Why do paper mills smell so bad?

I’m originally from Pennsylvania, and often would visit a town named Martinsburg that was home to a paper mill. Dear god did this town smell!!! After you were there for a while, you kind of got used to it, but the stench was putrid. It smelled like farts. Why? I assume the chemicals used in the paper making process are the culprit, but what chemicals smell like ass? Some form of sulpher? Note: Martinsburg was a very nice town, with very nice people, and their spring water from Roaring Spring is fantastic, but Peeeeee eeeeeeeeew it stinks.

I went to college in Arcata California which was surrounded by paper mills and noticed the same thing. It’s really bad and people who have never had to deal with it don’t really believe how bad it can be. If the wind was blowing the wrong way I would have to leave the dorms it got so bad. I don’t believe they made paper there but I think they made plywood and particle board so I bet it has something to do with the glues they use… but I don’t really know for sure.

Most paper mills use SO[sub]2[/sub], sulphur dioxide, to bleach paper.It’s a pretty noxious smelling chemical and most likely the source of your discomfort.

I grew up in a paper-mill town, and my dad worked at the mill for more than 30 years, so this is finally a topic I know something about.

Many paper mills use the sulfite chemical process to soften the wood pulp. It has something to do with removing a compound from the cellulose, but I don’t remember exactly what. Anyway, the paper mills cook sulfur (or an iron byproduct, I think; memory’s hazy on this) and mix the result with water to create an acid bath in which wood is immersed; this makes the wood softer for processing. Cooking the sulfur creates that characteristic paper-mill odor.

I’m not complaining, though. The paper mill always smelled like a house, decent clothes, food on the table and a college education to me.

For REAL odor, though, go to a chicken plant. Great Buddha on a pogostick, that’s nasty.

I agree. The people in Lincoln, ME always refer to the odor as the smell of money.

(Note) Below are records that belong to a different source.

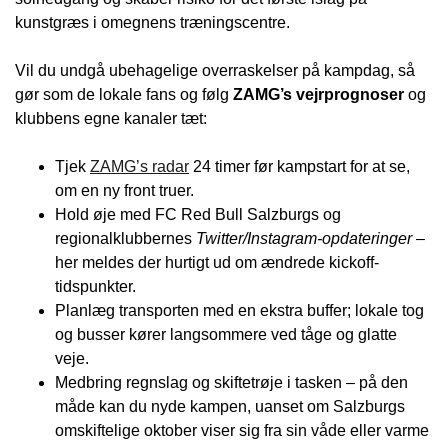
kunstgræs i omegnens træningscentre.
Vil du undgå ubehagelige overraskelser på kampdag, så
gør som de lokale fans og følg
ZAMG’s vejrprognoser
og
klubbens egne kanaler tæt:
Tjek
ZAMG’s radar
24 timer før kampstart for at se,
om en ny front truer.
Hold øje med FC Red Bull Salzburgs og
regionalklubbernes
Twitter/Instagram-opdateringer
–
her meldes der hurtigt ud om ændrede kickoff-
tidspunkter.
Planlæg transporten med en ekstra buffer; lokale tog
og busser kører langsommere ved tåge og glatte
veje.
Medbring regnslag og skiftetrøje i tasken – på den
måde kan du nyde kampen, uanset om Salzburgs
omskiftelige oktober viser sig fra sin våde eller varme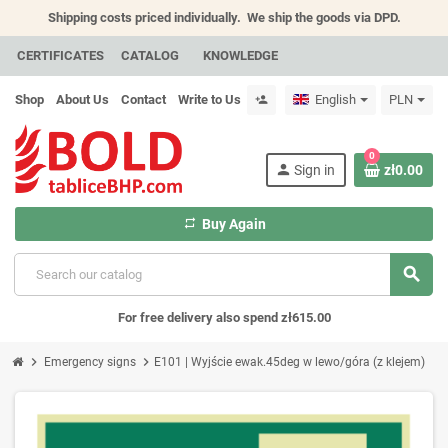
Shipping costs priced individually.
We ship the goods via DPD.
CERTIFICATES
CATALOG
KNOWLEDGE
Shop
About Us
Contact
Write to Us
English
PLN
person_add
0
person
Sign in
zł0.00
repeat
Buy Again
search
For free delivery also spend zł615.00
chevron_right
chevron_right
Emergency signs
E101 | Wyjście ewak.45deg w lewo/góra (z klejem)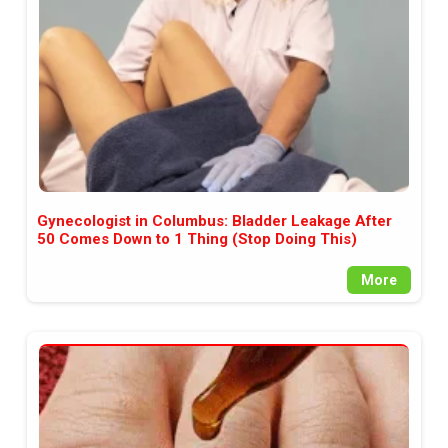
Gynecologist in Columbus: Bladder Leakage After
50 Comes Down to 1 Thing (Stop Doing This)
More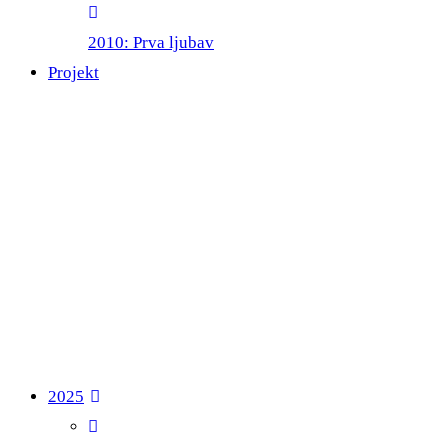
2010: Prva ljubav
Projekt
2025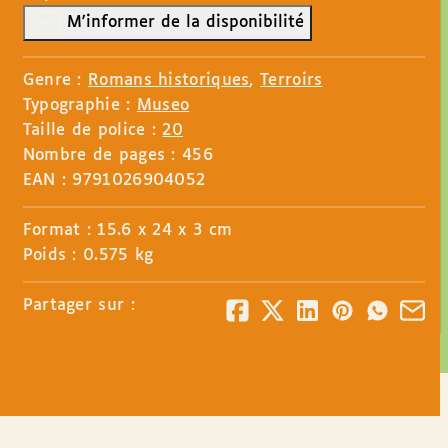
M'informer de la disponibilité
Genre :
Romans historiques
,
Terroirs
Typographie :
Museo
Taille de police :
20
Nombre de pages : 456
EAN : 9791026904052
Format : 15.6 x 24 x 3 cm
Poids : 0.575 kg
Partager sur :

The chemistry I’m doing in my lab right now involves hydrogen sulfide gas (H2S). The stuff you smell is very likely that and I’m guessing is a by product of the acid process mentioned by Sauron. It’s not SO2 which has a very different odor as it forms an acid with the moisture in your nose and burns as you breathe it in. H2S can be formed from putting iron sulfide in acid (as many former boys may remember forms the famous “stink bomb”).

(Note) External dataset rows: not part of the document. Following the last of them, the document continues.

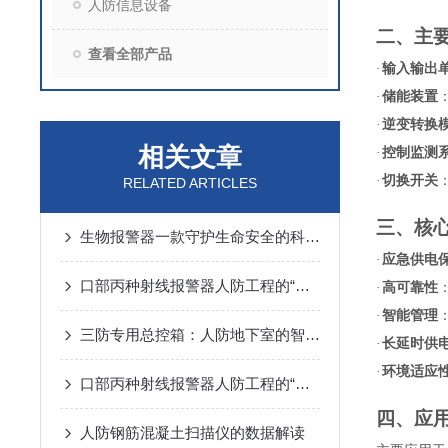
人防信息设备
二、主
查看全部产品
·
输入输出
·
储能装置
·
逆变转换
相关文章
·
控制监测
·
切换开关
RELATED ARTICLES
三、核
生物报警器一款守护生命安全的科技哨兵
·
应急供电
口部丙种射线报警器人防工程的“核生化”哨兵
·
高可靠性
·
智能管理
三防专用总控箱：人防地下室的智能指挥中枢
·
长延时供
·
环境适应
口部丙种射线报警器人防工程的“辐射哨兵”
四、应
人防钢筋混凝土扫描仪的数据解读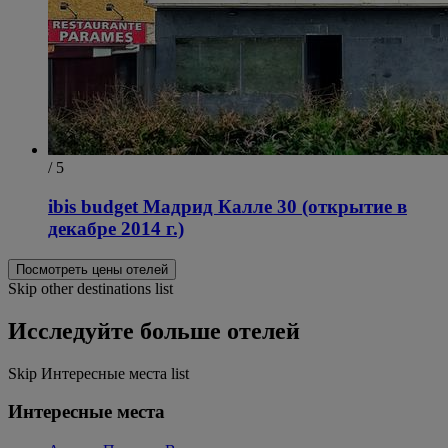
/ 5
ibis budget Мадрид Калле 30 (открытие в
декабре 2014 г.)
Посмотреть цены отелей
Skip other destinations list
Исследуйте больше отелей
Skip Интересные места list
Интересные места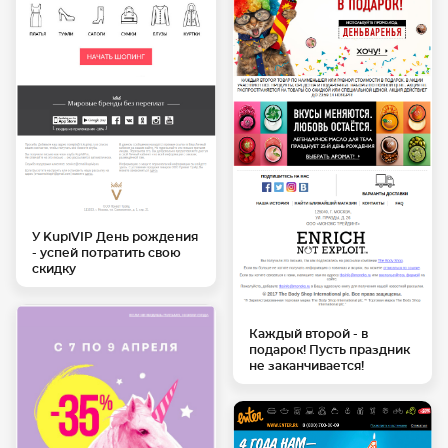
У KupiVIP День рождения
- успей потратить свою
скидку
Каждый второй - в
подарок! Пусть праздник
не заканчивается!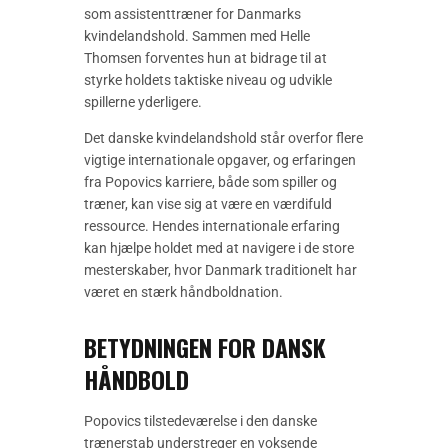
som assistenttræner for Danmarks
kvindelandshold. Sammen med Helle
Thomsen forventes hun at bidrage til at
styrke holdets taktiske niveau og udvikle
spillerne yderligere.
Det danske kvindelandshold står overfor flere
vigtige internationale opgaver, og erfaringen
fra Popovics karriere, både som spiller og
træner, kan vise sig at være en værdifuld
ressource. Hendes internationale erfaring
kan hjælpe holdet med at navigere i de store
mesterskaber, hvor Danmark traditionelt har
været en stærk håndboldnation.
BETYDNINGEN FOR DANSK
HÅNDBOLD
Popovics tilstedeværelse i den danske
trænerstab understreger en voksende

Incidently, H2S is more deadly then hydrogen cyanide but is less insidious since you can smell it and avoid it at very low concentrations. But, I’ve been warned, your nose will become acustomed to it and if your not careful you will breathe enough of it to kill you.

(Stuyguy, who some of you may have noticed is never at a loss for print production terms, wishes to inform the teemsters that papermaking machines are called Fourdriniers in the biz. Don’t know if it’s a trademarked name or not, but it’s the accepted industry term. To continue…)

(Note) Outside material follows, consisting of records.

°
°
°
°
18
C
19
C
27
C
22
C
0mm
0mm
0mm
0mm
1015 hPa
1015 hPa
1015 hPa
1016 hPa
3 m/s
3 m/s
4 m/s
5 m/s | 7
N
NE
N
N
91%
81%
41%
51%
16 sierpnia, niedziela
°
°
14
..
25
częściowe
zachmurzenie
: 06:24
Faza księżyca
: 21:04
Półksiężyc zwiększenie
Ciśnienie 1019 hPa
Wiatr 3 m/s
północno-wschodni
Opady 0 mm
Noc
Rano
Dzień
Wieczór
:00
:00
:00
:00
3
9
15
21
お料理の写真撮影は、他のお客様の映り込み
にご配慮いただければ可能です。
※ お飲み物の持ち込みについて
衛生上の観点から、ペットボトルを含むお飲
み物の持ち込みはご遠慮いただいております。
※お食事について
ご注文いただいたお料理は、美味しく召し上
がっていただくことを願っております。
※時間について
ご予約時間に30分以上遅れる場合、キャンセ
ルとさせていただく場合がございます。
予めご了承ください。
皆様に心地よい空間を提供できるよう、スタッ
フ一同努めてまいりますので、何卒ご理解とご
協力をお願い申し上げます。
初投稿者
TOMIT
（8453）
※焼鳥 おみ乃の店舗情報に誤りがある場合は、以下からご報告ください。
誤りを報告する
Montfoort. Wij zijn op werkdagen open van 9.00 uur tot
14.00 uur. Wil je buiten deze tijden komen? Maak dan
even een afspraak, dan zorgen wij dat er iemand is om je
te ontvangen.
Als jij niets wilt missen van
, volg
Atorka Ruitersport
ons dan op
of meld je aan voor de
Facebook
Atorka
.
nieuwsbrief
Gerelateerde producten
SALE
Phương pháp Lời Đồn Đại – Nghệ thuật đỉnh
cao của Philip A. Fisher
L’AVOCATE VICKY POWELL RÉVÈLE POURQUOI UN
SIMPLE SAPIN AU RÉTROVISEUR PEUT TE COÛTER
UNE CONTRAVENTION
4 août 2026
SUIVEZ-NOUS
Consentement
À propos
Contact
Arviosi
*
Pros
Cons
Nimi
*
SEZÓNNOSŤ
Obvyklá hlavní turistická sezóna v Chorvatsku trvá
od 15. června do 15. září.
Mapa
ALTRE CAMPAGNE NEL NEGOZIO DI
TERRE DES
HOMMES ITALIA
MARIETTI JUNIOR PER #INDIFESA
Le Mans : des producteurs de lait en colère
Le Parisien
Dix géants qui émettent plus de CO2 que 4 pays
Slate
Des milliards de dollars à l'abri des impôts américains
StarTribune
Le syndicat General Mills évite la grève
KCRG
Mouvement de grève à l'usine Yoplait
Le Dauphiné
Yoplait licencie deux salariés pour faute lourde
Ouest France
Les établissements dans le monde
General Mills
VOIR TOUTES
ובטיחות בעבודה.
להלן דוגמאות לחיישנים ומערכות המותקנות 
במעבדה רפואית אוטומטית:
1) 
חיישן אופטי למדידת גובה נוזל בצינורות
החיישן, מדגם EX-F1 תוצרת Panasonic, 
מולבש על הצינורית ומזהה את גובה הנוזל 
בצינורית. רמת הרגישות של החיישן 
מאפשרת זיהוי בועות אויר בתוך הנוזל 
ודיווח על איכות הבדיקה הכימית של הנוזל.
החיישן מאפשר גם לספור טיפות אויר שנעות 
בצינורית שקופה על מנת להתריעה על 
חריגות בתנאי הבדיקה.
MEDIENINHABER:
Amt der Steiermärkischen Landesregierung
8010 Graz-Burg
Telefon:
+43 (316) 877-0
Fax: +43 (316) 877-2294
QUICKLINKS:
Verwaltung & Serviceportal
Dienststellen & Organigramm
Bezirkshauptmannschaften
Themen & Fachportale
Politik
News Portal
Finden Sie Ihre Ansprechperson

These two comments reminded me of a story a college classmate once told me:

“The people in Lincoln, ME always refer to the odor as the smell of money.”

and

“The paper mill always smelled like a house, decent clothes, food on the table and a college education to me.”

Turns out Norman’s dad was a Fourdrinier salesman! If you’ve never seen one, these monsters are about a city block long, so you can imagine how expensive they are. According to Norm, if dad sold one the family would eat for a year. If not, they’d starve.